====== Data to examine

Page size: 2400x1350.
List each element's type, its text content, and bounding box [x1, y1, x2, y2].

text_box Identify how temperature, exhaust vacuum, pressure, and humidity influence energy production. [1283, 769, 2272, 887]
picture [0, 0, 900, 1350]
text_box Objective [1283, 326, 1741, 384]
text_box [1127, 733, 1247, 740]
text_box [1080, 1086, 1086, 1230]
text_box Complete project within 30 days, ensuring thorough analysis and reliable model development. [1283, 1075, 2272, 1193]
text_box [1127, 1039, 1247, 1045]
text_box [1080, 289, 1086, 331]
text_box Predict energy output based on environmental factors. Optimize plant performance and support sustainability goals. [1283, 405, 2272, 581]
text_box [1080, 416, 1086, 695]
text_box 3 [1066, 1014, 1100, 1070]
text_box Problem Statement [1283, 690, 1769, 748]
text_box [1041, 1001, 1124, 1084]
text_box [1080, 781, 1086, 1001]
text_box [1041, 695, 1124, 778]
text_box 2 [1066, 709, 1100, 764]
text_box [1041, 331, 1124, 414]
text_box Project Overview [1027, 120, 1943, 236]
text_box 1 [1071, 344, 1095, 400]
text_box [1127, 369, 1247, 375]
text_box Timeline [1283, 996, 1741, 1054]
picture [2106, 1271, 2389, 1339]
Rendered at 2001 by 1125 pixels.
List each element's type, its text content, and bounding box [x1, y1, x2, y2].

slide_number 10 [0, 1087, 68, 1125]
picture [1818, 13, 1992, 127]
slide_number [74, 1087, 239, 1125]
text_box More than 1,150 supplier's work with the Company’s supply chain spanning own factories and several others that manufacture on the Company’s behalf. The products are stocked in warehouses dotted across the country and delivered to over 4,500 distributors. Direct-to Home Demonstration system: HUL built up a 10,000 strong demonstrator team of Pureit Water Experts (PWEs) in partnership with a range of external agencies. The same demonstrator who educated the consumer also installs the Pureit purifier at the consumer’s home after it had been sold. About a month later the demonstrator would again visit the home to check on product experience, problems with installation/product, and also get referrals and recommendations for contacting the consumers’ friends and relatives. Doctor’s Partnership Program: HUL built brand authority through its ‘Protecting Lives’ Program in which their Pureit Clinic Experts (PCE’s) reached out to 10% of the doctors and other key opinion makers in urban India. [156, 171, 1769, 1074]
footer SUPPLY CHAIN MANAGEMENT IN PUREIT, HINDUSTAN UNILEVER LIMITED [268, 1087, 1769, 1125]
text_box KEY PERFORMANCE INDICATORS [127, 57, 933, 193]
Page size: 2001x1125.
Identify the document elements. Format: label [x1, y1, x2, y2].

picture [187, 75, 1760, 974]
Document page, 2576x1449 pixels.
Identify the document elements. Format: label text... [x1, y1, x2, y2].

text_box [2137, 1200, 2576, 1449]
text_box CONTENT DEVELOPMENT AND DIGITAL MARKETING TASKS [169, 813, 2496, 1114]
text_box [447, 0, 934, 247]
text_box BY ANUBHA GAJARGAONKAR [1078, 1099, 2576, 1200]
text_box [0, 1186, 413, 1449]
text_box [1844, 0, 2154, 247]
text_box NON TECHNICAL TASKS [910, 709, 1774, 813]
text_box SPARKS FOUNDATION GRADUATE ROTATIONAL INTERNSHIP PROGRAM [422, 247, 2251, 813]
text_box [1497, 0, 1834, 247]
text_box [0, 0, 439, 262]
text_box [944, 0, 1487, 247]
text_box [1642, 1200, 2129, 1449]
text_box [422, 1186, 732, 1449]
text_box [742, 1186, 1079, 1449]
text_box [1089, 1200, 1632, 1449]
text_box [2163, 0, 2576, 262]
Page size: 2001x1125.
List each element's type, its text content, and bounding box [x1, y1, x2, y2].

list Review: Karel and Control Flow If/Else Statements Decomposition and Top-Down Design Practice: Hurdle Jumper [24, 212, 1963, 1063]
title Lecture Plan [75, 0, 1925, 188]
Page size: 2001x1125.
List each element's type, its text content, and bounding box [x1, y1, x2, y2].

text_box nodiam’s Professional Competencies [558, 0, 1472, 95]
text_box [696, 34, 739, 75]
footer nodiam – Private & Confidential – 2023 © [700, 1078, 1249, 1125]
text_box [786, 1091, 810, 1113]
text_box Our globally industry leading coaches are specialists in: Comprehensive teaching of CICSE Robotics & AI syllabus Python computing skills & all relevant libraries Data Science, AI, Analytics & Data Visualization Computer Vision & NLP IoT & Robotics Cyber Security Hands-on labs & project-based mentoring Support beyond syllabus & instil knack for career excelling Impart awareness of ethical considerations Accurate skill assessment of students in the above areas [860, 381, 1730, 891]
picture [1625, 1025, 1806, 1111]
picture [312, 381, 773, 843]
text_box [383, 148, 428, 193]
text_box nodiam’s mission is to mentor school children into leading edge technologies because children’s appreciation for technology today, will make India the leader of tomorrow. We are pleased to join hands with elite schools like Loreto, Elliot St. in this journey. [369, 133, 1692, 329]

============

Activity:
Retype the listing above word for word.

Written answer:
Page size: 2400x1350.
List each element's type, its text content, and bounding box [x1, y1, x2, y2].

text_box Identify how temperature, exhaust vacuum, pressure, and humidity influence energy production. [1283, 769, 2272, 887]
picture [0, 0, 900, 1350]
text_box Objective [1283, 326, 1741, 384]
text_box [1127, 733, 1247, 740]
text_box [1080, 1086, 1086, 1230]
text_box Complete project within 30 days, ensuring thorough analysis and reliable model development. [1283, 1075, 2272, 1193]
text_box [1127, 1039, 1247, 1045]
text_box [1080, 289, 1086, 331]
text_box Predict energy output based on environmental factors. Optimize plant performance and support sustainability goals. [1283, 405, 2272, 581]
text_box [1080, 416, 1086, 695]
text_box 3 [1066, 1014, 1100, 1070]
text_box Problem Statement [1283, 690, 1769, 748]
text_box [1041, 1001, 1124, 1084]
text_box [1080, 781, 1086, 1001]
text_box [1041, 695, 1124, 778]
text_box 2 [1066, 709, 1100, 764]
text_box [1041, 331, 1124, 414]
text_box Project Overview [1027, 120, 1943, 236]
text_box 1 [1071, 344, 1095, 400]
text_box [1127, 369, 1247, 375]
text_box Timeline [1283, 996, 1741, 1054]
picture [2106, 1271, 2389, 1339]
Rendered at 2001 by 1125 pixels.
List each element's type, its text content, and bounding box [x1, y1, x2, y2].

slide_number 10 [0, 1087, 68, 1125]
picture [1818, 13, 1992, 127]
slide_number [74, 1087, 239, 1125]
text_box More than 1,150 supplier's work with the Company’s supply chain spanning own factories and several others that manufacture on the Company’s behalf. The products are stocked in warehouses dotted across the country and delivered to over 4,500 distributors. Direct-to Home Demonstration system: HUL built up a 10,000 strong demonstrator team of Pureit Water Experts (PWEs) in partnership with a range of external agencies. The same demonstrator who educated the consumer also installs the Pureit purifier at the consumer’s home after it had been sold. About a month later the demonstrator would again visit the home to check on product experience, problems with installation/product, and also get referrals and recommendations for contacting the consumers’ friends and relatives. Doctor’s Partnership Program: HUL built brand authority through its ‘Protecting Lives’ Program in which their Pureit Clinic Experts (PCE’s) reached out to 10% of the doctors and other key opinion makers in urban India. [156, 171, 1769, 1074]
footer SUPPLY CHAIN MANAGEMENT IN PUREIT, HINDUSTAN UNILEVER LIMITED [268, 1087, 1769, 1125]
text_box KEY PERFORMANCE INDICATORS [127, 57, 933, 193]
Page size: 2001x1125.
Identify the document elements. Format: label [x1, y1, x2, y2].

picture [187, 75, 1760, 974]
Document page, 2576x1449 pixels.
Identify the document elements. Format: label text... [x1, y1, x2, y2].

text_box [2137, 1200, 2576, 1449]
text_box CONTENT DEVELOPMENT AND DIGITAL MARKETING TASKS [169, 813, 2496, 1114]
text_box [447, 0, 934, 247]
text_box BY ANUBHA GAJARGAONKAR [1078, 1099, 2576, 1200]
text_box [0, 1186, 413, 1449]
text_box [1844, 0, 2154, 247]
text_box NON TECHNICAL TASKS [910, 709, 1774, 813]
text_box SPARKS FOUNDATION GRADUATE ROTATIONAL INTERNSHIP PROGRAM [422, 247, 2251, 813]
text_box [1497, 0, 1834, 247]
text_box [0, 0, 439, 262]
text_box [944, 0, 1487, 247]
text_box [1642, 1200, 2129, 1449]
text_box [422, 1186, 732, 1449]
text_box [742, 1186, 1079, 1449]
text_box [1089, 1200, 1632, 1449]
text_box [2163, 0, 2576, 262]
Page size: 2001x1125.
List each element's type, its text content, and bounding box [x1, y1, x2, y2].

list Review: Karel and Control Flow If/Else Statements Decomposition and Top-Down Design Practice: Hurdle Jumper [24, 212, 1963, 1063]
title Lecture Plan [75, 0, 1925, 188]
Page size: 2001x1125.
List each element's type, its text content, and bounding box [x1, y1, x2, y2].

text_box nodiam’s Professional Competencies [558, 0, 1472, 95]
text_box [696, 34, 739, 75]
footer nodiam – Private & Confidential – 2023 © [700, 1078, 1249, 1125]
text_box [786, 1091, 810, 1113]
text_box Our globally industry leading coaches are specialists in: Comprehensive teaching of CICSE Robotics & AI syllabus Python computing skills & all relevant libraries Data Science, AI, Analytics & Data Visualization Computer Vision & NLP IoT & Robotics Cyber Security Hands-on labs & project-based mentoring Support beyond syllabus & instil knack for career excelling Impart awareness of ethical considerations Accurate skill assessment of students in the above areas [860, 381, 1730, 891]
picture [1625, 1025, 1806, 1111]
picture [312, 381, 773, 843]
text_box [383, 148, 428, 193]
text_box nodiam’s mission is to mentor school children into leading edge technologies because children’s appreciation for technology today, will make India the leader of tomorrow. We are pleased to join hands with elite schools like Loreto, Elliot St. in this journey. [369, 133, 1692, 329]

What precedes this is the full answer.